Having ended the 2017 hurling championship in tears, Michael Duignan's first visit back to Croke Park in 2018 gave him another reason to allow a few thoughts and feeling set sail in teardrops.
Offaly sprung from the longest of grass to batter 1/12 favourites Dublin into submission in the opening round of the national league, winning 2-25 to 1-15. Having not won at Croke Park since 2005, Offaly immediately vindicated the Kevin Martin appointment and gave the Faithful, er, faithful something to cling to for the first time in what feels like eons.
I know it's only January, I know it's only the league, I know Dublin hadn't a full team, I know, I know, I know.....but I still have tears in my eyes. Kevin Martin is a man and his team played like men.
— Michael Duignan (@DuignanMichael) January 27, 2018
His old mate Daithi Regan joined us on The So-Called Weaker Podcast to review the Offaly performance, and to listen in full, you can subscribe by clicking below.
While the result was a surprise to most of the country, optimism did abound in Offaly, with Regan citing the fact that positive vibes pulsing out from training were backed up by an encouraging Walsh Cup performance against Kilkenny. "I've never seen so many Offaly people travel to Dublin for a National League game", says Regan. "I met the bulk of my former teammates up there".
But what's changed?
I'll tell you what's changed. We've an Offaly man who understands the core values in charge. He understands the culture, the ethic, and the demands the supporters have. That's not necessarily trophies, but 'if you give us everything you have, we'll back you 100% and flock to your games'.
That's always been the case for hurling and football. What's happened since Joe Dooley left is we've had a succession of outside managers who, in my view, have come in to Offaly and looked at some of the names from outside - Brian Carroll, Joe Bergin - and thought 'wow, that's as good as anything in the country, with a few extra guys around them, I can make these guys really competitive'.
When they realised that perhaps these lads can't be fully competitive, I would argue that there own personal ambitions came to the fore. By that, they went very defensive, and set up to stop us hemorrhaging heavy defeats.
That's why, in my view, Eamonn Kelly left Offaly, although there may have been other issues. Certainly when he deployed two sweepers and deployed our two wing-forwards playing in front of the full-back lines against Waterford.

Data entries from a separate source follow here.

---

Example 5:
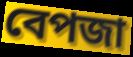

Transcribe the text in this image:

বেপজা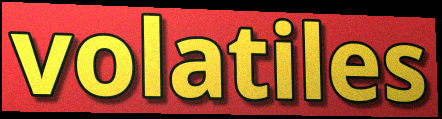
volatilesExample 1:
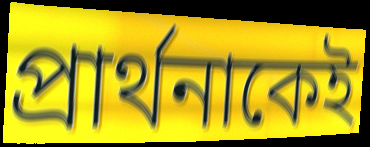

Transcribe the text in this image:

প্রার্থনাকেই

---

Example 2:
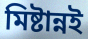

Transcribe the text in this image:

মিষ্টান্নই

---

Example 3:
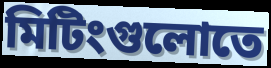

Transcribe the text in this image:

মিটিংগুলোতে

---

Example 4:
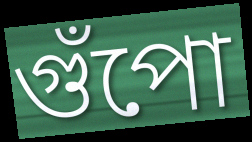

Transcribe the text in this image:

গুঁপো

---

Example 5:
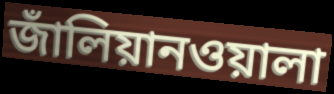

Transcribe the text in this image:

জাঁলিয়ানওয়ালা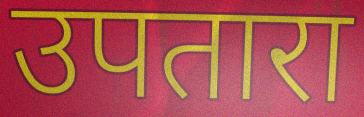
उपताराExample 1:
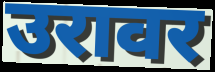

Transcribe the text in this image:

उरावर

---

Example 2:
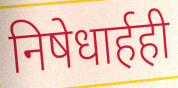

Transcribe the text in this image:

निषेधार्हही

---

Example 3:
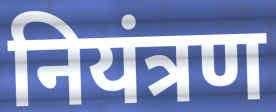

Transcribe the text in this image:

नियंत्रण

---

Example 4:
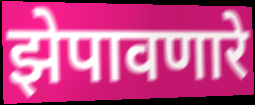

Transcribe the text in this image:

झेपावणारे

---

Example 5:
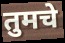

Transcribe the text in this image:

तुमचे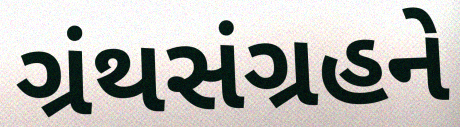
ગ્રંથસંગ્રહને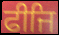
ਫੀਜਿ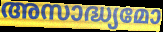
അസാദ്ധ്യമോ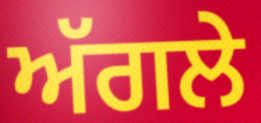
ਅੱਗਲੇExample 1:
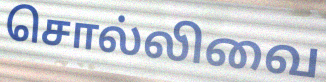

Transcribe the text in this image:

சொல்லிவை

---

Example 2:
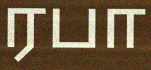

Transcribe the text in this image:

ரபா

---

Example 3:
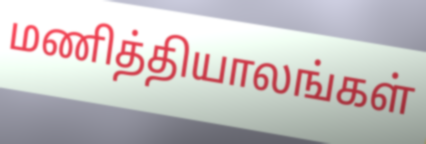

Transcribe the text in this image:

மணித்தியாலங்கள்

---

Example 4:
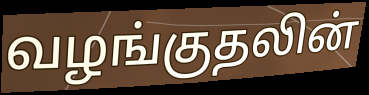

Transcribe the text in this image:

வழங்குதலின்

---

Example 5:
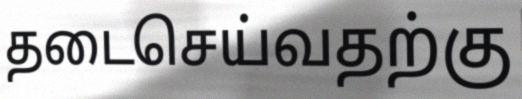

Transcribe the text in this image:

தடைசெய்வதற்குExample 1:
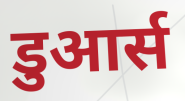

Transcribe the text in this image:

डुआर्स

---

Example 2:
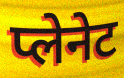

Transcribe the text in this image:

प्लेनेट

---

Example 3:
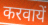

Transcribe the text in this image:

करवायें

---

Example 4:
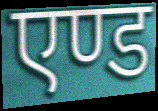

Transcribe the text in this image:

एण्ड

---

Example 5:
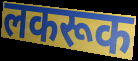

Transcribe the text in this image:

लकरूकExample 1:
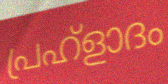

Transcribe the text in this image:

പ്രഹ്ളാദം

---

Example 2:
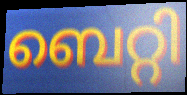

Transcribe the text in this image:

ബെറ്റി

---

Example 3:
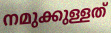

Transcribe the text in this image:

നമുക്കുള്ളത്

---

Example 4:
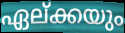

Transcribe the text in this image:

ഏല്ക്കയും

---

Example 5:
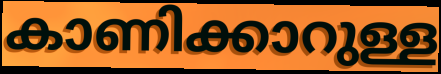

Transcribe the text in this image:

കാണിക്കാറുള്ള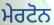
ਮੇਰਟੋਨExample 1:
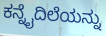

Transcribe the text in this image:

ಕನ್ನೈದಿಲೆಯನ್ನು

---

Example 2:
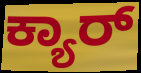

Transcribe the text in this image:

ಕ್ಯಾರ್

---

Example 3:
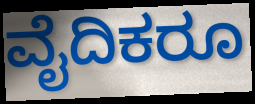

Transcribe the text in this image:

ವೈದಿಕರೂ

It was horrific, horrendous to look at. You could see they hadn't been coached for this, and they didn't know how to use them to create overlaps and keep the ball. They just hit the ball aimlessly up the pitch.
To me it was a case of 'if I a going to manage someone else down the line, it won't do my reputation any good to lose by 20, or 25 points'.
Kevin Martin is an Offaly man who came in and threw that out the window straight away. He said this isn't about me, it isn't about my ego, it's not about how I can go forward. He is a slave to Offaly hurling, and loves Offaly hurling. He feels its a debt he owes to his county, and he won't set up in that ridiculous manner.
He is bloody well ruthless as well. If you get a bunch of players with a weak manager, they'll play on it. All players want to win things, and they all want brilliant, ruthless managers with whom to achieve it.
But if you give players a weak manager, they'll play on it.
Regan did urge some caution, and not to get too carried away with a single victory, but at the same time acknowledged the shot in the arm that has been delivered to Offaly hurling, reckoning that another 800 to the gate at O'Connor Park for Sunday's visit of Limerick.